Death chamber moments before BP well's execution
Retired Coast Guard Admiral Thad Allen, head of the joint task force that oversaw the execution, issued a statement saying that the well expired at 5:54 AM Central time. The well was sent to death row after it exploded April 20, killing 11 workers and ultimately releasing more than 170 million gallons of oil into gulf waters.

Admiral Allen said the well was handed the ultimate form of punishment as a deterrent to other wells considering blowing up and killing more workers and marine life.

Execution witnesses said the well, wearing shackles, was brought into the prison's death chamber, where executioners strapped it down. There was a brief delay after one of the executioners ran to a nearby Walgreens to purchase rubbing alcohol, which was necessary to prevent the well from getting an infection from the poison-laden catheters.

The condemned well's death was first reported Sunday on TheYellowDailyNews' website.

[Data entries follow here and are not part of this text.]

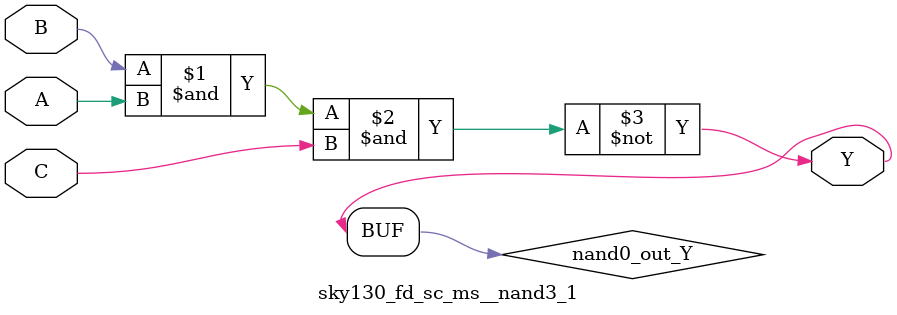
<source format=v>
/*
 * Copyright 2020 The SkyWater PDK Authors
 *
 * Licensed under the Apache License, Version 2.0 (the "License");
 * you may not use this file except in compliance with the License.
 * You may obtain a copy of the License at
 *
 *     https://www.apache.org/licenses/LICENSE-2.0
 *
 * Unless required by applicable law or agreed to in writing, software
 * distributed under the License is distributed on an "AS IS" BASIS,
 * WITHOUT WARRANTIES OR CONDITIONS OF ANY KIND, either express or implied.
 * See the License for the specific language governing permissions and
 * limitations under the License.
 *
 * SPDX-License-Identifier: Apache-2.0
*/


`ifndef SKY130_FD_SC_MS__NAND3_1_FUNCTIONAL_V
`define SKY130_FD_SC_MS__NAND3_1_FUNCTIONAL_V

/**
 * nand3: 3-input NAND.
 *
 * Verilog simulation functional model.
 */

`timescale 1ns / 1ps
`default_nettype none

`celldefine
module sky130_fd_sc_ms__nand3_1 (
    Y,
    A,
    B,
    C
);

    // Module ports
    output Y;
    input  A;
    input  B;
    input  C;

    // Local signals
    wire nand0_out_Y;

    //   Name   Output       Other arguments
    nand nand0 (nand0_out_Y, B, A, C        );
    buf  buf0  (Y          , nand0_out_Y    );

endmodule
`endcelldefine

`default_nettype wire
`endif  // SKY130_FD_SC_MS__NAND3_1_FUNCTIONAL_V

</source>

A priest who read the condemned prisoner's last rights said the well requested fried chicken, French fries and a fried Twinkie for its last meal. Relatives of the victims were incensed after the warden read the well's last words: "This is slick."

As the three-drug cocktail began flowing into the well, family members of the well's victims began clenching their fists, hoping it would be a painful well death. "This whole process seemed too humane. I would have shot that well on sight, then shot it again months ago," a victim's relative, speaking on condition of anonymity, told TheYellowDailyNews after the execution in an exclusive interview.

Outside the prison walls, thousands decried the execution as "barbaric."

"What if DNA evidence shows that this well is not the culprit? Death cannot be undone," Anthony Romero, the executive director of the American Civil Liberties Union, said in an exclusive interview with TheYellowDailyNews.

About 35 people were arrested outside prison gates after death-penalty foes clashed with death-penalty proponents.

One death-penalty proponent was listed in critical condition at a local hospital after several death-penalty opponents were seen clubbing him with baseball bats.